Print exactly the lines that run from the one containing "the broken concrete slab at point 190,530: 5.80" to the final line of the data, both included, and print none of the pictures.
+ + + + + + +
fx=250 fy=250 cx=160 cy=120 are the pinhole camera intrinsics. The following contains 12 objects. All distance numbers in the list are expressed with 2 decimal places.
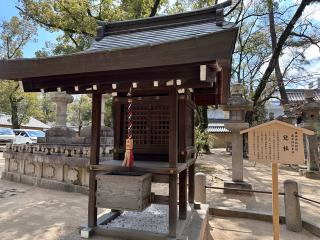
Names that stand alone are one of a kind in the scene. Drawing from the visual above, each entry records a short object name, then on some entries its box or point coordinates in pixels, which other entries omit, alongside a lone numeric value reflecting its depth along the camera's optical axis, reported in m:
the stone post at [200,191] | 6.30
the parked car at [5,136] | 20.76
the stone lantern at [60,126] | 11.39
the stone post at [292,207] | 5.52
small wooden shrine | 3.15
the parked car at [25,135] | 21.19
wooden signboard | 3.82
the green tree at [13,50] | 22.45
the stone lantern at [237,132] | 8.90
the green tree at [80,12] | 13.52
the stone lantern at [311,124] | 11.70
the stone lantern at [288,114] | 14.48
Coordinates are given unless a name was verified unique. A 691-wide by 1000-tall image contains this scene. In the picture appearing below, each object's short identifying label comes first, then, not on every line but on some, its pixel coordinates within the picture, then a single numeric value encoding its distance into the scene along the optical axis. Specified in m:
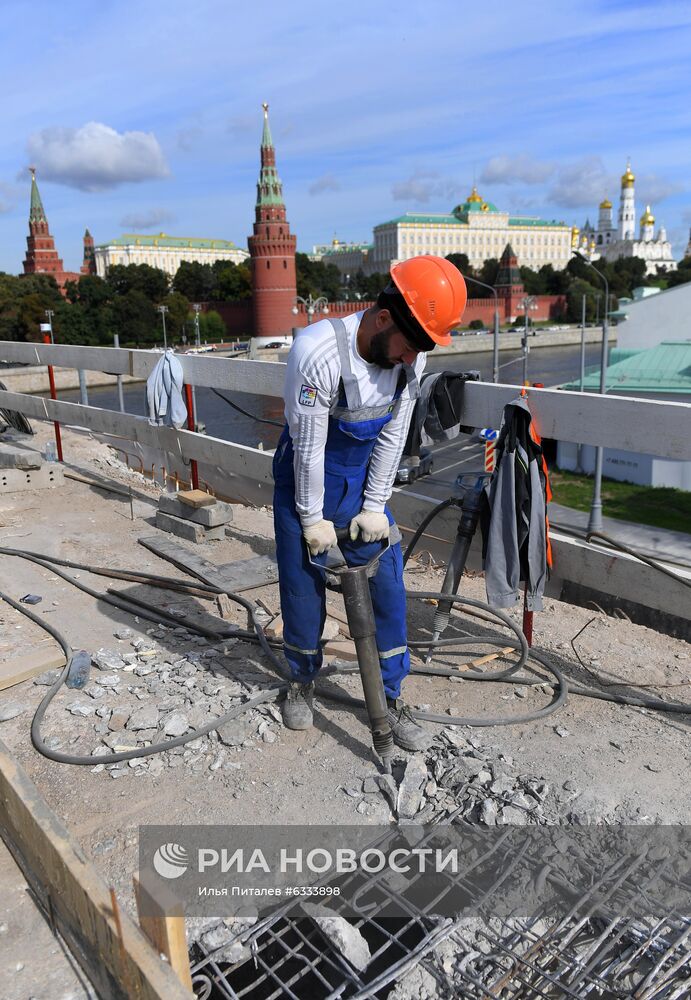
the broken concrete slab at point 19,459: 7.33
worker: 2.78
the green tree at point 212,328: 79.50
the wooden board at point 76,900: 1.90
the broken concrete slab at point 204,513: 5.76
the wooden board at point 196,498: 5.79
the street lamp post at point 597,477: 10.15
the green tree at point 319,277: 95.45
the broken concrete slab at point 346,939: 2.31
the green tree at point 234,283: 87.25
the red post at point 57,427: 8.45
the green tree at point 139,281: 77.62
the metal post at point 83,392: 9.36
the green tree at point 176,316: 74.00
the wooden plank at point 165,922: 1.88
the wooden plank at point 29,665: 3.67
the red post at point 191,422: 6.66
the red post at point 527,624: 3.85
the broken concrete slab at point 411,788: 2.79
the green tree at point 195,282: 86.56
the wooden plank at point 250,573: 4.86
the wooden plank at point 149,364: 5.56
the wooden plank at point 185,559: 4.93
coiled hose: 3.15
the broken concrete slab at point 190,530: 5.80
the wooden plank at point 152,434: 6.05
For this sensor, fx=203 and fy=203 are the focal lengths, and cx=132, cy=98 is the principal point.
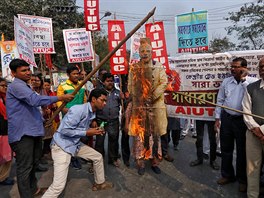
+ + + + + + +
• **Output of the exercise**
the broken concrete slab at point 190,530: 5.80
the wooden plank at point 152,434: 6.05
For this sensor, fx=203 and fy=203 are the focal lengths, and cx=132, cy=98 is the principal point.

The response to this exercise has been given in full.